Five things PR pros need to know on Tuesday morning, 2.24.2015

VA secretary apologizes for saying he was in US Special Forces; Bill O'Reilly vs. The New York Times over Argentina war reporting; FIFA recommends 2022 winter World Cup.

Veterans Affairs Secretary Bob McDonald
Veterans Affairs Secretary Bob McDonald

1. Veterans Affairs Secretary Robert McDonald, Procter & Gamble’s former CEO, apologized late Monday in a statement for saying he had served in the US Special Forces. McDonald was talking with a homeless veteran in January in a video recorded by CBS News when he made the statement.

2. CBS News has released disputed footage from 1982 of Bill O’Reilly’s reporting from Argentina during and after its conflict with the UK over the Falkland Islands. The Fox News host said the tape backs up his claims of having reported from dangerous war zones.

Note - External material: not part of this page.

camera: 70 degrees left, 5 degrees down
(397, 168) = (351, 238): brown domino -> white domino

Journalists from Mother Jones, which ran the initial report claiming O’Reilly had embellished his war-reporting chops, said it does not.

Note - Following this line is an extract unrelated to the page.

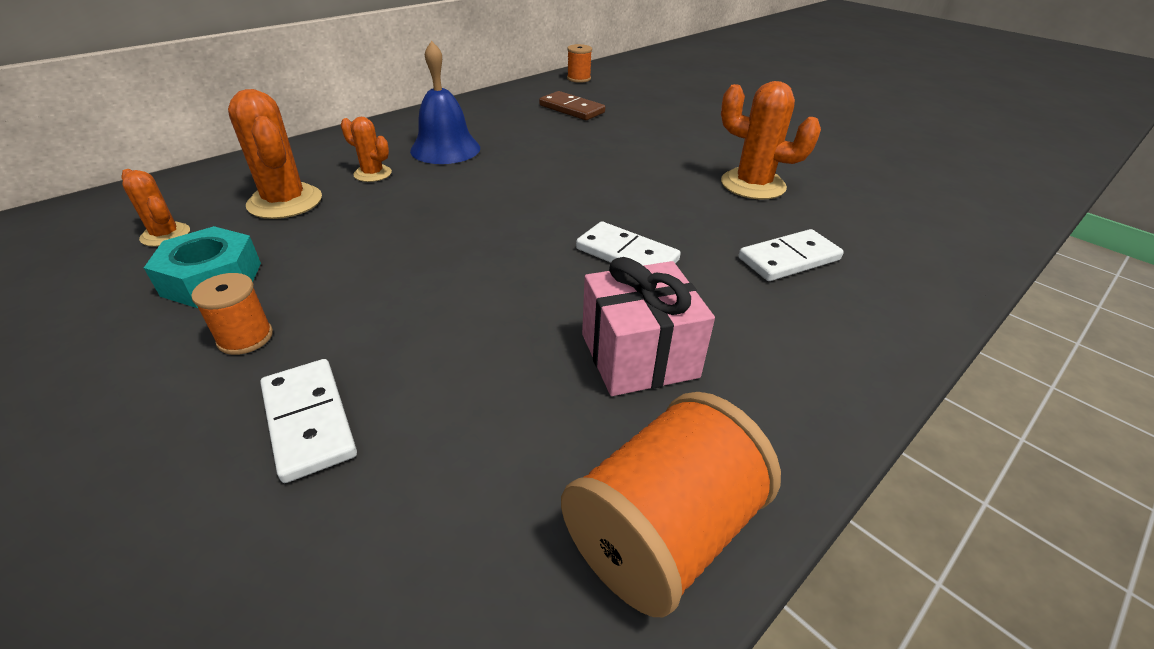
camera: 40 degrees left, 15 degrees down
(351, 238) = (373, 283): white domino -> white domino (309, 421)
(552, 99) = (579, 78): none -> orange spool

O’Reilly reportedly threatened New York Times reporter Emily Steel during an interview for her latest story on the situation, telling her, "I am coming after you with everything I have…you can take it as a threat."


3. International soccer body FIFA has recommended that the 2022 World Cup in Qatar should take place in November and December due to scorching temperatures affecting players and fans. Such a rescheduling would mean that many domestic leagues such as England’s Barclays Premier League would have to halt their seasons for weeks.


4. The communications fight over the possible shutdown of the Department of Homeland Security is taking shape. White House Press Secretary Josh Earnest has said a shutdown would hurt the government’s ability to protect the public, while Republicans have stressed that most personnel would remain on the job.

5. The Environmental Protection Agency said Monday that it will issue new rules for automakers to determine how much gas the cars they are selling actually use. The regulations would affect how car-makers market their vehicles to the public.